Urethral Catheterization: Pros and Cons
Urethral catheterization is a routine procedure performed with a thin plastic tube inserted via urethra into the bladder for the purpose of urine drainage, obtaining a sterile urine specimen or instilling medications or irrigations into the urinary tract. Urethral catheterizations are categorized into one time use, referred to as intermittent, or for long term use, called indwelling.
Intermittent urethral catheterization is recommended for patients undergoing major abdominal surgery, for cases of acute urinary obstruction or swelling when a patient is unable to urinate. Along with obvious pros of immediate urinary relief, urethral catheterization if performed incorrectly carries some serious side effects like urethral perforation, bleeding and infection risks.
Long-term urethral catheterization is recommended for both male and female patients with chronic urge incontinence problems and bladder leakage due to various medical conditions. A urine receptacle system is attached to the catheter tube and then taped to a patient’s leg. Most of the patients with the long history of weak bladder that does not respond well to other treatments can benefit from this therapy.
However, a lot of complications associated with the long term usage of urethral catheterization were noted in patients like increased risk of urinary tract, bladder and kidney infections, urethral perforation and bleeding.
In a case when regular urethral catheterization is contraindicated, or a patient is unwilling to have a permanent urinary catheter, a suprapubic catheter can be inserted surgically.
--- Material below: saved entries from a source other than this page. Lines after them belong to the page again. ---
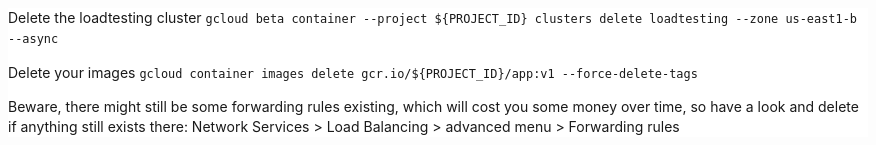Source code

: Delete the loadtesting cluster
`gcloud beta container --project ${PROJECT_ID} clusters delete loadtesting --zone us-east1-b --async`

Delete your images
`gcloud container images delete gcr.io/${PROJECT_ID}/app:v1 --force-delete-tags`

Beware, there might still be some forwarding rules existing, which will cost you some money over time, so have a look and delete if anything still exists there:
Network Services > Load Balancing > advanced menu > Forwarding rules

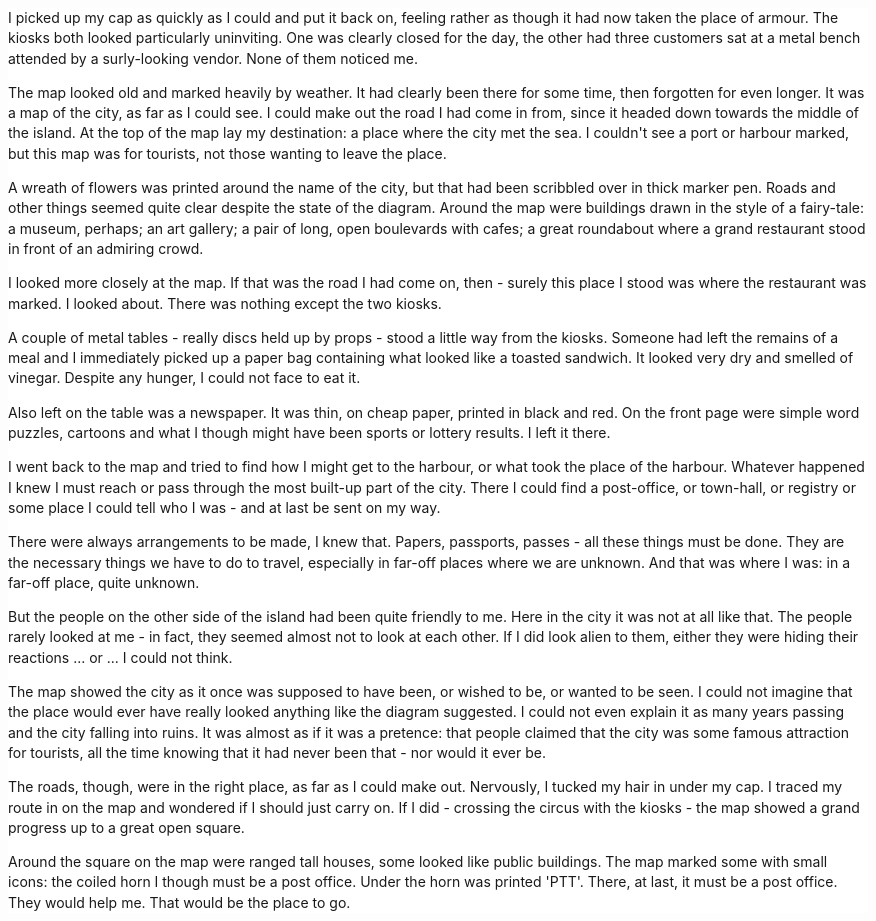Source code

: I picked up my cap as quickly as I could and put it back on, feeling rather as though it had now taken the place of armour. The kiosks both looked particularly uninviting. One was clearly closed for the day, the other had three customers sat at a metal bench attended by a surly-looking vendor. None of them noticed me.

The map looked old and marked heavily by weather. It had clearly been there for some time, then forgotten for even longer. It was a map of the city, as far as I could see. I could make out the road I had come in from, since it headed down towards the middle of the island. At the top of the map lay my destination: a place where the city met the sea. I couldn't see a port or harbour marked, but this map was for tourists, not those wanting to leave the place.

A wreath of flowers was printed around the name of the city, but that had been scribbled over in thick marker pen. Roads and other things seemed quite clear despite the state of the diagram. Around the map were buildings drawn in the style of a fairy-tale: a museum, perhaps; an art gallery; a pair of long, open boulevards with cafes; a great roundabout where a grand restaurant stood in front of an admiring crowd.

I looked more closely at the map. If that was the road I had come on, then - surely this place I stood was where the restaurant was marked. I looked about. There was nothing except the two kiosks. 

A couple of metal tables - really discs held up by props - stood a little way from the kiosks. Someone had left the remains of a meal and I immediately picked up a paper bag containing what looked like a toasted sandwich. It looked very dry and smelled of vinegar. Despite any hunger, I could not face to eat it.

Also left on the table was a newspaper. It was thin, on cheap paper, printed in black and red. On the front page were simple word puzzles, cartoons and what I though might have been sports or lottery results. I left it there.

I went back to the map and tried to find how I might get to the harbour, or what took the place of the harbour. Whatever happened I knew I must reach or pass through the most built-up part of the city. There I could find a post-office, or town-hall, or registry or some place I could tell who I was - and at last be sent on my way.

There were always arrangements to be made, I knew that. Papers, passports, passes - all these things must be done. They are the necessary things we have to do to travel, especially in far-off places where we are unknown. And that was where I was: in a far-off place, quite unknown.

But the people on the other side of the island had been quite friendly to me. Here in the city it was not at all like that. The people rarely looked at me - in fact, they seemed almost not to look at each other. If I did look alien to them, either they were hiding their reactions ... or ... I could not think.

The map showed the city as it once was supposed to have been, or wished to be, or wanted to be seen. I could not imagine that the place would ever have really looked anything like the diagram suggested. I could not even explain it as many years passing and the city falling into ruins. It was almost as if it was a pretence: that people claimed that the city was some famous attraction for tourists, all the time knowing that it had never been that - nor would it ever be. 

The roads, though, were in the right place, as far as I could make out. Nervously, I tucked my hair in under my cap. I traced my route in on the map and wondered if I should just carry on. If I did - crossing the circus with the kiosks - the map showed a grand progress up to a great open square.

Around the square on the map were ranged tall houses, some looked like public buildings. The map marked some with small icons: the coiled horn I though must be a post office. Under the horn was printed 'PTT'. There, at last, it must be a post office. They would help me. That would be the place to go.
A thin bladder catheter is inserted through the skin just above the pubic bone and guided into the bladder with the help of ultrasound. A suprapubic catheter is used for chronic urinary retention, prostate swelling, kidney stones that cause full obstruction and cancer cases.
Both urethral and suprapubic catheterizations put patients at increased risk of infections and used only when absolutely medically necessary.